*Exercise details*
Output the text read from every one of the records below, line for line and unchanged, leaving out the pictures.

*Entries provided*
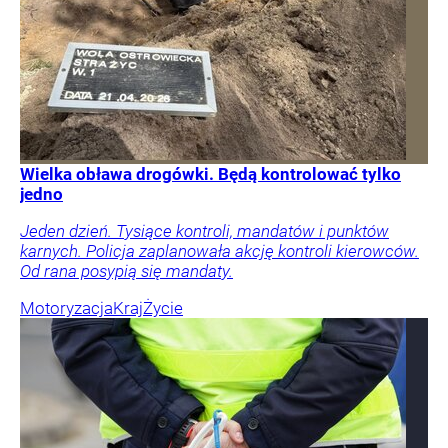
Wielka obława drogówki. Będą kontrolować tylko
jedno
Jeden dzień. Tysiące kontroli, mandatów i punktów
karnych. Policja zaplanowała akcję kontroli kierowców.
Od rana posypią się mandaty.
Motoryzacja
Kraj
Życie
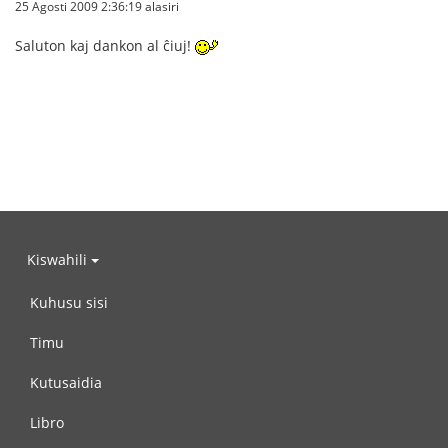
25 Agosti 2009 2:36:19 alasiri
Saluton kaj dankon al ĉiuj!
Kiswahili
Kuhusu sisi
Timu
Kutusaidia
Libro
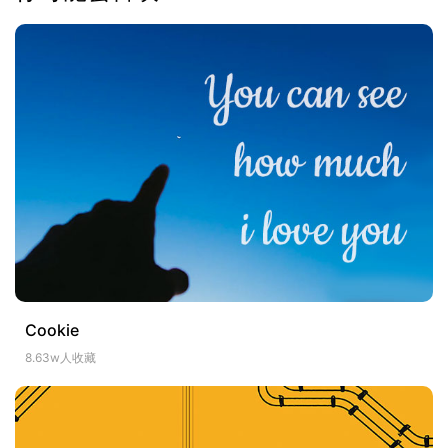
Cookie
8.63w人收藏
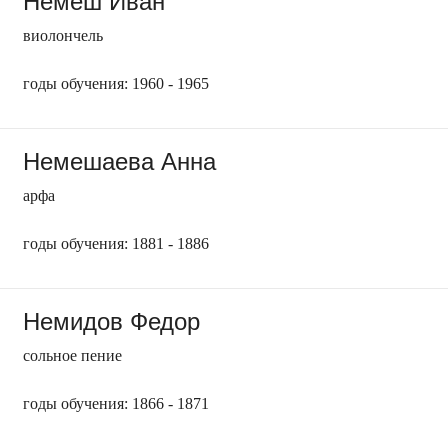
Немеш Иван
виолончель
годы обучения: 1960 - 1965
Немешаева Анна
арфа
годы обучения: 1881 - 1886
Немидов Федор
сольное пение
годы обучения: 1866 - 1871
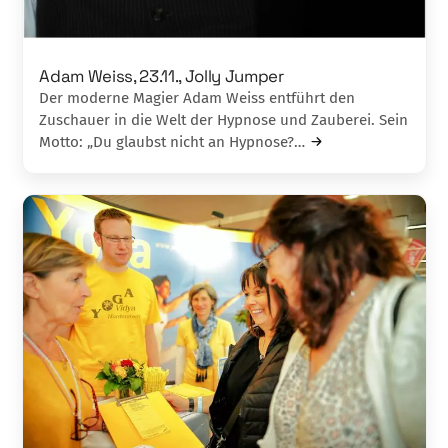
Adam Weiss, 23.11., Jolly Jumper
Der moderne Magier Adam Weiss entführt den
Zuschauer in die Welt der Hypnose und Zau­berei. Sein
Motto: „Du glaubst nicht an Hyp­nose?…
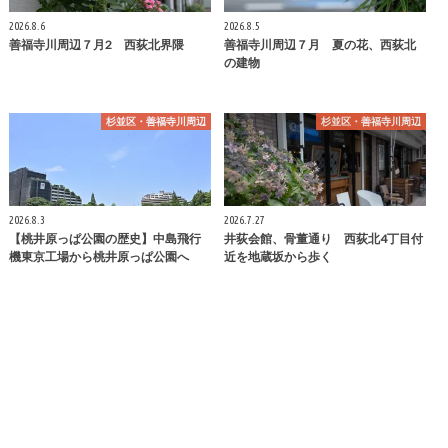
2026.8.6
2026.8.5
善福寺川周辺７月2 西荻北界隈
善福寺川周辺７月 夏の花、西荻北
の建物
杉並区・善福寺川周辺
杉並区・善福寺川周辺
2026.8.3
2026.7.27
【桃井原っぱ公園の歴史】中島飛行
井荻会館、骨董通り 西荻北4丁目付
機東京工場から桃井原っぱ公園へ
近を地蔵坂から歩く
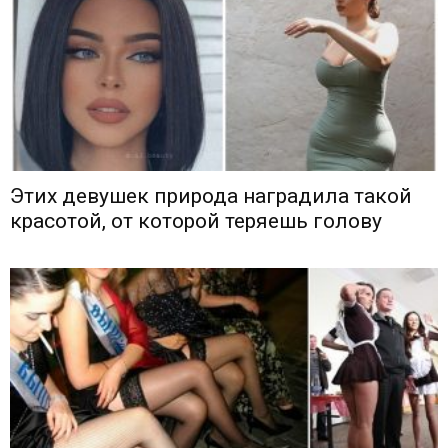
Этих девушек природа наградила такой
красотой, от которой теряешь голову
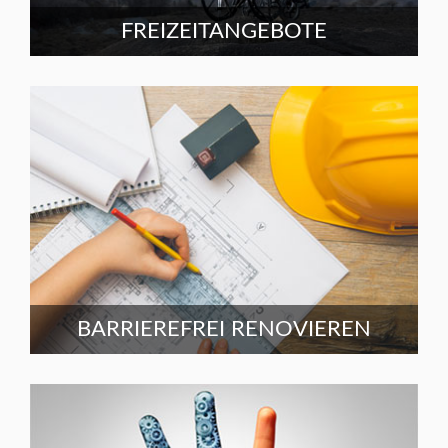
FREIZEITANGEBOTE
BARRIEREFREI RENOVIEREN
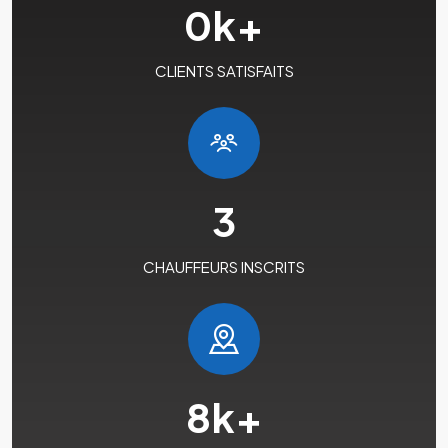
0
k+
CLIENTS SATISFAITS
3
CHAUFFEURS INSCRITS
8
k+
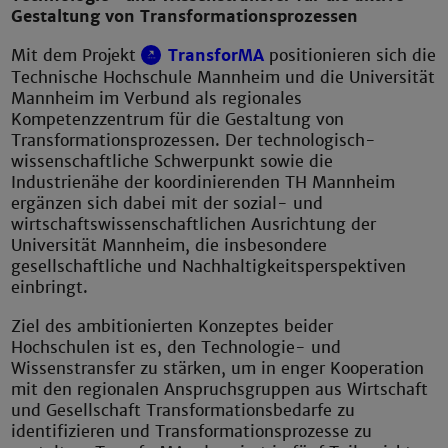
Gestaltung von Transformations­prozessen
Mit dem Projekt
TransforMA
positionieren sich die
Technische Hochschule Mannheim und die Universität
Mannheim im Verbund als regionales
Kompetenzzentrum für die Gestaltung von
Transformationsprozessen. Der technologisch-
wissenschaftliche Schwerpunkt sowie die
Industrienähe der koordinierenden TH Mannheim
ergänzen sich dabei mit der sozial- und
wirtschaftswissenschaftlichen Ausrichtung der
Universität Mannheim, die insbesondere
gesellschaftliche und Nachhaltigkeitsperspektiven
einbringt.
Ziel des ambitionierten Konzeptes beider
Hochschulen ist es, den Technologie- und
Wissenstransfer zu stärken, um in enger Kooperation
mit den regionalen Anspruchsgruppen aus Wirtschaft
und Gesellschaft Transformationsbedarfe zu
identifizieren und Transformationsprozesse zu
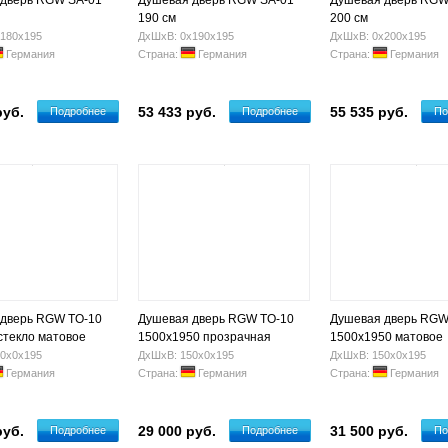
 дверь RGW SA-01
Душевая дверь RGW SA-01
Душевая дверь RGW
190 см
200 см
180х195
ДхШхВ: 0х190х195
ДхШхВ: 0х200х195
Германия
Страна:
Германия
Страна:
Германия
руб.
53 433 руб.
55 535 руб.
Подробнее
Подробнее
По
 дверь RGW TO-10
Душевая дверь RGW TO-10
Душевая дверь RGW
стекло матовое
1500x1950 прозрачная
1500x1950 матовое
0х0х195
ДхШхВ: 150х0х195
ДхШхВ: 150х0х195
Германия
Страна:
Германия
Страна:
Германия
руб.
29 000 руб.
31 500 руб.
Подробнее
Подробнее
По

*Exercise response*
Wielka obława drogówki. Będą kontrolować tylko
jedno
Jeden dzień. Tysiące kontroli, mandatów i punktów
karnych. Policja zaplanowała akcję kontroli kierowców.
Od rana posypią się mandaty.
Motoryzacja
Kraj
Życie
25 Agosti 2009 2:36:19 alasiri
Saluton kaj dankon al ĉiuj!
Kiswahili
Kuhusu sisi
Timu
Kutusaidia
Libro
Cookie
8.63w人收藏
Немеш Иван
виолончель
годы обучения: 1960 - 1965
Немешаева Анна
арфа
годы обучения: 1881 - 1886
Немидов Федор
сольное пение
годы обучения: 1866 - 1871
Adam Weiss, 23.11., Jolly Jumper
Der moderne Magier Adam Weiss entführt den
Zuschauer in die Welt der Hypnose und Zau­berei. Sein
Motto: „Du glaubst nicht an Hyp­nose?…
2026.8.6
2026.8.5
善福寺川周辺７月2 西荻北界隈
善福寺川周辺７月 夏の花、西荻北
の建物
杉並区・善福寺川周辺
杉並区・善福寺川周辺
2026.8.3
2026.7.27
【桃井原っぱ公園の歴史】中島飛行
井荻会館、骨董通り 西荻北4丁目付
機東京工場から桃井原っぱ公園へ
近を地蔵坂から歩く
Этих девушек природа наградила такой
красотой, от которой теряешь голову
FREIZEITANGEBOTE
BARRIEREFREI RENOVIEREN
0
k+
CLIENTS SATISFAITS
3
CHAUFFEURS INSCRITS
8
k+
Gestaltung von Transformations­prozessen
Mit dem Projekt
TransforMA
positionieren sich die
Technische Hochschule Mannheim und die Universität
Mannheim im Verbund als regionales
Kompetenzzentrum für die Gestaltung von
Transformationsprozessen. Der technologisch-
wissenschaftliche Schwerpunkt sowie die
Industrienähe der koordinierenden TH Mannheim
ergänzen sich dabei mit der sozial- und
wirtschaftswissenschaftlichen Ausrichtung der
Universität Mannheim, die insbesondere
gesellschaftliche und Nachhaltigkeitsperspektiven
einbringt.
Ziel des ambitionierten Konzeptes beider
Hochschulen ist es, den Technologie- und
Wissenstransfer zu stärken, um in enger Kooperation
mit den regionalen Anspruchsgruppen aus Wirtschaft
und Gesellschaft Transformationsbedarfe zu
identifizieren und Transformationsprozesse zu
 дверь RGW SA-01
Душевая дверь RGW SA-01
Душевая дверь RGW
190 см
200 см
180х195
ДхШхВ: 0х190х195
ДхШхВ: 0х200х195
Германия
Страна:
Германия
Страна:
Германия
руб.
53 433 руб.
55 535 руб.
Подробнее
Подробнее
По
 дверь RGW TO-10
Душевая дверь RGW TO-10
Душевая дверь RGW
стекло матовое
1500x1950 прозрачная
1500x1950 матовое
0х0х195
ДхШхВ: 150х0х195
ДхШхВ: 150х0х195
Германия
Страна:
Германия
Страна:
Германия
руб.
29 000 руб.
31 500 руб.
Подробнее
Подробнее
По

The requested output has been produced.